Menurut dia, keputusan itu jelas berisiko. Biaya produksi yang bertambah tanpa diimbangi kenaikan harga berakibat pendapatan tereduksi. Kendati begitu, dia tetap optimistis harga telur akan kembali normal pada waktunya. Sehingga, keuntungannya pun pulih. ‘’Kami tak berani menaikkan harga, takut pelanggan malah pergi. Sebab, masyarakat tak setiap hari mengonsumsi roti,’’ sambungnya.
Sebagai pengusaha, Citra cukup kenyang dengan pengalaman menghadapi masa sulit. Selama ini dia berkomitmen mengedepankan pelayanan kepada pelanggan. Salah satunya menjaga cita rasa serta memastikan bahan baku sesuai standar. ‘’Tidak bisa mengurangi komposisi agar tidak berubah rasa,’’ ujarnya.
Hingga saat ini, harga telur di pasaran belum stabil. Rata-rata masih di atas Rp 30 ribu per kilogram. Karena itu, lanjut Citra, upaya terbaik yang mesti dilakukan pengusaha adalah bertahan. Apalagi, dia juga harus menghidupi puluhan pekerja.

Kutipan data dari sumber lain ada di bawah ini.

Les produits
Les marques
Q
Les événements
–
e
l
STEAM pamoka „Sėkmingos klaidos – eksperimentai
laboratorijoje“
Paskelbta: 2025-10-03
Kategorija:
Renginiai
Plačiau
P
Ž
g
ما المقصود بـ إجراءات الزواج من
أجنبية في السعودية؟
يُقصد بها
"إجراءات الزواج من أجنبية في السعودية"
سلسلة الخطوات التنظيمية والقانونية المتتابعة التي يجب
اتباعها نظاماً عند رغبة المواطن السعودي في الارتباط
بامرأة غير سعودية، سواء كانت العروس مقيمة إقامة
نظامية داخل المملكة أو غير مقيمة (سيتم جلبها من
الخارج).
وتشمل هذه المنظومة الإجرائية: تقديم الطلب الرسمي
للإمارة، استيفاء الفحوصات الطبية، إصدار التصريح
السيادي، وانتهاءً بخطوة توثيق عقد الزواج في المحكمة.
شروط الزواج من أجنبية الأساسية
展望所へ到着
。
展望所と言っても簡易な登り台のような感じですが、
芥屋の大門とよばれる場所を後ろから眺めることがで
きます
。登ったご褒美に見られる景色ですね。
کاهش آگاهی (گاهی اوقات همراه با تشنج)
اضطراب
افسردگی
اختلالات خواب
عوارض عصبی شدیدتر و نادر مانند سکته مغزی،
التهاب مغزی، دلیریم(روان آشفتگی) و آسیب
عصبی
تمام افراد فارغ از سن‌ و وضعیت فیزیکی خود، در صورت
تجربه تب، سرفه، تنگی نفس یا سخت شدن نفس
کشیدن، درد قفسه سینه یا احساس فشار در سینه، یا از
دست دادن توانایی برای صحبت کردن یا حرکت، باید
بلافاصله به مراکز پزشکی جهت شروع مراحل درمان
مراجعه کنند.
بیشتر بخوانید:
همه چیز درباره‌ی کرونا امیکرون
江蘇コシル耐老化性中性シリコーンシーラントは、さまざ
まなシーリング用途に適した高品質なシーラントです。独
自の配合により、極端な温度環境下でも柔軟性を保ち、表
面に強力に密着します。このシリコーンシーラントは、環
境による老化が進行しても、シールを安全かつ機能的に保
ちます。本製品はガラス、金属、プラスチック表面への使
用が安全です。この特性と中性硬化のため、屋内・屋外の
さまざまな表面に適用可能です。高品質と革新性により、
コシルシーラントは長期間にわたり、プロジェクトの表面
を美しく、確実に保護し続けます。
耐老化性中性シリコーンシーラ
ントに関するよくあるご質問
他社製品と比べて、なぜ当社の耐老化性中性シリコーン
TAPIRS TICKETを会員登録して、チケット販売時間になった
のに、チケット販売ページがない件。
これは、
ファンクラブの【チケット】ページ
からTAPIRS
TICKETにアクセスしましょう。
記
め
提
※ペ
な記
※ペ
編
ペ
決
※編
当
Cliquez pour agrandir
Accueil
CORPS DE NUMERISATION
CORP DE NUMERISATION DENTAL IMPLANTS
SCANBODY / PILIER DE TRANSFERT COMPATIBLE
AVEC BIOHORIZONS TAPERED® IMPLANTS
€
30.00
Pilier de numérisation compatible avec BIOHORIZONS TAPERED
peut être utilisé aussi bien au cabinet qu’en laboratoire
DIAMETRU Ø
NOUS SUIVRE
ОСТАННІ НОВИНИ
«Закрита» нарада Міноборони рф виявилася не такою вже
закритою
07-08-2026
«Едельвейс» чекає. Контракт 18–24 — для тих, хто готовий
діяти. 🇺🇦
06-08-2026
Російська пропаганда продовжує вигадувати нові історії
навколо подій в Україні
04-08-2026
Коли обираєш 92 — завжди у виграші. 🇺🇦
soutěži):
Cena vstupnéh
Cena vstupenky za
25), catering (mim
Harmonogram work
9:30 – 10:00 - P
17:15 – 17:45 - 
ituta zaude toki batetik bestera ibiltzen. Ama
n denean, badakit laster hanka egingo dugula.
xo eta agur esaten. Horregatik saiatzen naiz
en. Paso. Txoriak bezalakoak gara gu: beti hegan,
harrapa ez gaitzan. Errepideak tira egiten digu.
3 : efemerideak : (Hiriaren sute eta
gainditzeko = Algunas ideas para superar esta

Menurut Citra, kebutuhan telur untuk bahan baku roti cukup besar. Dari puluhan varian produknya, setiap hari rata-rata menghabiskan telur 100 kilogram. Dia biasa mendapat pasokan dari distributor secara berlangganan. ‘’Kalau harga dari distributor masih Rp 29 ribu per kilogram, karena sudah langganan,’’ pungkasnya. (hyo/sat)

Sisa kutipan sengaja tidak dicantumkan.